Mouvement philippin pour la justice climatique (PMCJ)
Un vaste mouvement national pour la justice climatique
Personne ne devrait avoir à expliquer aux Philippins ce que signifie la crise climatique. Depuis des années, des millions d’agriculteurs et de pêcheurs constatent l’impact des conditions météorologiques extrêmes sur leurs revenus. Et après quelques super typhons, le reste du monde sait aussi à quel point un archipel de plus de 7000 XNUMX îles est vulnérable.
Pour l’instant, cela ne suffit pas à réveiller les décideurs politiques. Au niveau international, ils prônent une approche drastique des émissions nocives, mais dans leur propre pays, ils n’optent pas immédiatement pour les énergies renouvelables. C’est aussi la première revendication du mouvement climatique philippin : mettre en œuvre une politique climatique cohérente et imaginer une transition sociale et durable.
Financement climatique
Premier constat : la crise climatique fait déjà des dizaines de milliers de victimes chaque année : des récoltes et des vies sont perdues, des maisons et des infrastructures sont détruites. Pour éviter cela, des mesures d’adaptation sont nécessaires, comme une meilleure protection contre les inondations, l’élaboration de voies d’évacuation, la construction d’abris, l’apprentissage de nouvelles techniques agricoles, etc. Bien sûr, cela coûte de l’argent. Avec 11.11.11, APMDD et de nombreuses organisations climatiques, PMCJ prône un financement climatique juste et prévisible de la part des pays industrialisés riches qui tienne compte des émissions historiques de gaz à effet de serre.
Mouvement national
Le PMCJ a été fondé en 2009 et est devenu un mouvement national. Les fondations ont été posées par plusieurs organisations nationales, telles que FDC, Focus on the Global South, APMDD et ATM, toutes 11.11.11 partenaires. Le défi était de devenir un vaste mouvement national en contact étroit avec les organisations de base. Le PMCJ a organisé des séances d'information, des actions locales avec les agriculteurs, les pêcheurs et les jeunes, une « caravane pour le climat », des mobilisations avec les citadins pauvres, des déplacements à vélo pour le climat, etc. Actuellement, des centaines de groupes d'action climatique sont activement impliqués dans le PMCJ.
Résultats
À la suite de nombreuses actions locales, 20 gouvernements locaux ont émis un moratoire sur les nouvelles centrales électriques au charbon et l’île de Negros a mis en place un plan pour une énergie 100 % renouvelable. Le gouvernement national a également annoncé l’élimination progressive du charbon, mais les projets en cours se poursuivent.
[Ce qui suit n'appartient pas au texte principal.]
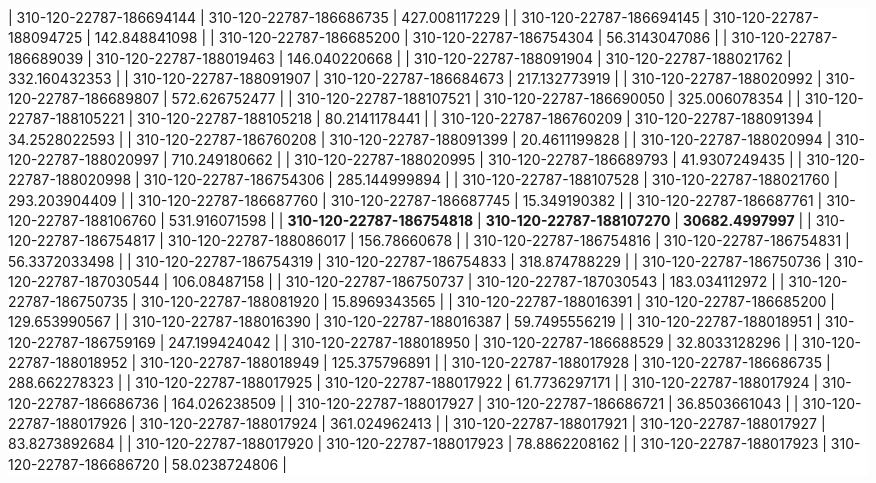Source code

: | 310-120-22787-186694144 | 310-120-22787-186686735 | 427.008117229 |
| 310-120-22787-186694145 | 310-120-22787-188094725 | 142.848841098 |
| 310-120-22787-186685200 | 310-120-22787-186754304 | 56.3143047086 |
| 310-120-22787-186689039 | 310-120-22787-188019463 | 146.040220668 |
| 310-120-22787-188091904 | 310-120-22787-188021762 | 332.160432353 |
| 310-120-22787-188091907 | 310-120-22787-186684673 | 217.132773919 |
| 310-120-22787-188020992 | 310-120-22787-186689807 | 572.626752477 |
| 310-120-22787-188107521 | 310-120-22787-186690050 | 325.006078354 |
| 310-120-22787-188105221 | 310-120-22787-188105218 | 80.2141178441 |
| 310-120-22787-186760209 | 310-120-22787-188091394 | 34.2528022593 |
| 310-120-22787-186760208 | 310-120-22787-188091399 | 20.4611199828 |
| 310-120-22787-188020994 | 310-120-22787-188020997 | 710.249180662 |
| 310-120-22787-188020995 | 310-120-22787-186689793 | 41.9307249435 |
| 310-120-22787-188020998 | 310-120-22787-186754306 | 285.144999894 |
| 310-120-22787-188107528 | 310-120-22787-188021760 | 293.203904409 |
| 310-120-22787-186687760 | 310-120-22787-186687745 | 15.349190382 |
| 310-120-22787-186687761 | 310-120-22787-188106760 | 531.916071598 |
| **310-120-22787-186754818** | **310-120-22787-188107270** | **30682.4997997** |
| 310-120-22787-186754817 | 310-120-22787-188086017 | 156.78660678 |
| 310-120-22787-186754816 | 310-120-22787-186754831 | 56.3372033498 |
| 310-120-22787-186754319 | 310-120-22787-186754833 | 318.874788229 |
| 310-120-22787-186750736 | 310-120-22787-187030544 | 106.08487158 |
| 310-120-22787-186750737 | 310-120-22787-187030543 | 183.034112972 |
| 310-120-22787-186750735 | 310-120-22787-188081920 | 15.8969343565 |
| 310-120-22787-188016391 | 310-120-22787-186685200 | 129.653990567 |
| 310-120-22787-188016390 | 310-120-22787-188016387 | 59.7495556219 |
| 310-120-22787-188018951 | 310-120-22787-186759169 | 247.199424042 |
| 310-120-22787-188018950 | 310-120-22787-186688529 | 32.8033128296 |
| 310-120-22787-188018952 | 310-120-22787-188018949 | 125.375796891 |
| 310-120-22787-188017928 | 310-120-22787-186686735 | 288.662278323 |
| 310-120-22787-188017925 | 310-120-22787-188017922 | 61.7736297171 |
| 310-120-22787-188017924 | 310-120-22787-186686736 | 164.026238509 |
| 310-120-22787-188017927 | 310-120-22787-186686721 | 36.8503661043 |
| 310-120-22787-188017926 | 310-120-22787-188017924 | 361.024962413 |
| 310-120-22787-188017921 | 310-120-22787-188017927 | 83.8273892684 |
| 310-120-22787-188017920 | 310-120-22787-188017923 | 78.8862208162 |
| 310-120-22787-188017923 | 310-120-22787-186686720 | 58.0238724806 |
Suite à une plainte auprès du Bureau du médiateur de la Banque mondiale (BM) concernant le financement indirect de projets de charbon, la BM a admis que la banque philippine Rizal Commercial Banking Corporation avait financé 19 centrales électriques au charbon avec l'argent de la BM, contre ses propres directives. Après le verdict, la BM a comblé cette lacune.